My understanding is it's the temperature of the event horizon: because it doesn't emit any blackbody radiation, other than the tiny amount from Hawking radiation, any heat measurement from it would be approximately 0k.
it is a phenomenon at the event horizon at with radiation is emitted in a way comparable to the radiation produced by every object according to temperature
It _will_ happen, but first dark energy needs to be strong enough to expand the universe fast enough (faster than light) so that CMB wouldn't be able to reach anything.
Well there are already portions of space that are expanding faster than the speed of light relative to our position. (see cosmic horizon). The CMB is not just a glowing heat somewhere far away, it's everywhere in the universe in every volume of space.
The moment when every point in space (on a Planck-lenght-scale i guess) will be expanding faster than the speed of light relative to one another, than space-time itself will rip apart and that's the end of our universe - at least that is what the Big-Rip theory proposes.
What's "inside" of a black hole, meaning behind the event horizon is forever causally cut off from our universe. The Hawking radiation comes from the space around the event horizon. In theory black holes can become very hot if their mass is small.
This happens at the end of their life which is in the order of 10^80 years for stellar black holes.
Note that this evaporation time assumes a universe at absolute zero. That 10^80 years can't even begin until the CMBR cools enough, perhaps 10^40 years.
Admittedly that's an eyeblink compared to the evaporation time scale, but it does mean that we won't observe any evaporation until many orders of magnitude longer than the universe has existed.
That's right.
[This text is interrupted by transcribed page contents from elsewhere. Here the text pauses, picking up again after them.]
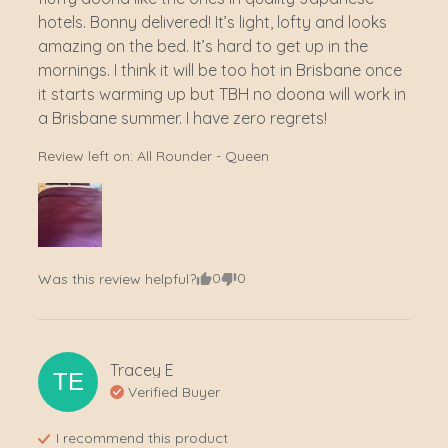
hotels. Bonny delivered! It’s light, lofty and looks 
amazing on the bed. It’s hard to get up in the 
mornings. I think it will be too hot in Brisbane once 
it starts warming up but TBH no doona will work in 
a Brisbane summer. I have zero regrets!
Review left on:
All Rounder - Queen
0
0
Was this review helpful?
Tracey
E
TE
Verified Buyer
I recommend this
product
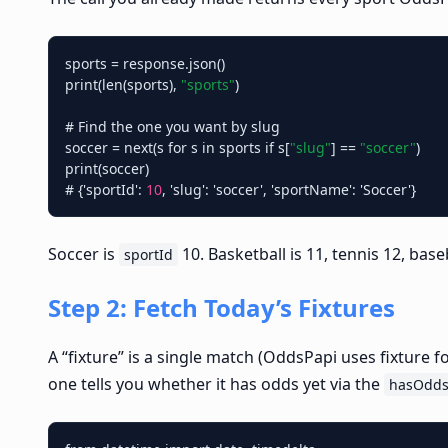
sports = response.json()

print(len(sports), 
"sports"
)

# Find the one you want by slug

soccer = next(s for s in sports if s[
"slug"
] == 
"soccer"
)

print(soccer)

# {'sportId': 
10
Soccer is
10. Basketball is 11, tennis 12, base
sportId
Step 2: Fetch Today’s Fixtures
A “fixture” is a single match (OddsPapi uses fixture 
one tells you whether it has odds yet via the
hasOdd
If we could create one in a supercollider, it would would be so small that it would be hot enough to evaporate instantly.
There might also be a range of primordial black holes formed directly out of pre-CMBR energy. They'd have to be small enough to be hotter than the CMBR, but not so hot that they'd already have evaporated in the last 14 billion years. That's a relatively narrow range, all things considered, but if primordial black holes exist at all then they could exist at any range.
Exactly what I came here to ask. Is Hawking's theory that the area never decreases or that it does not decrease in a black hole merger as was tested here. "central law for black holes predicts that the area of their event horizons — the boundary beyond which nothing can ever escape — should never shrink" this seems to imply the former to me.
Does that mean with Hawking radiation the black hole effectively evaporates by loosing mass (?) from the inside without the boundary area never shrinking?
The article mentions both in the context that they are reconciled but not how they are reconciled.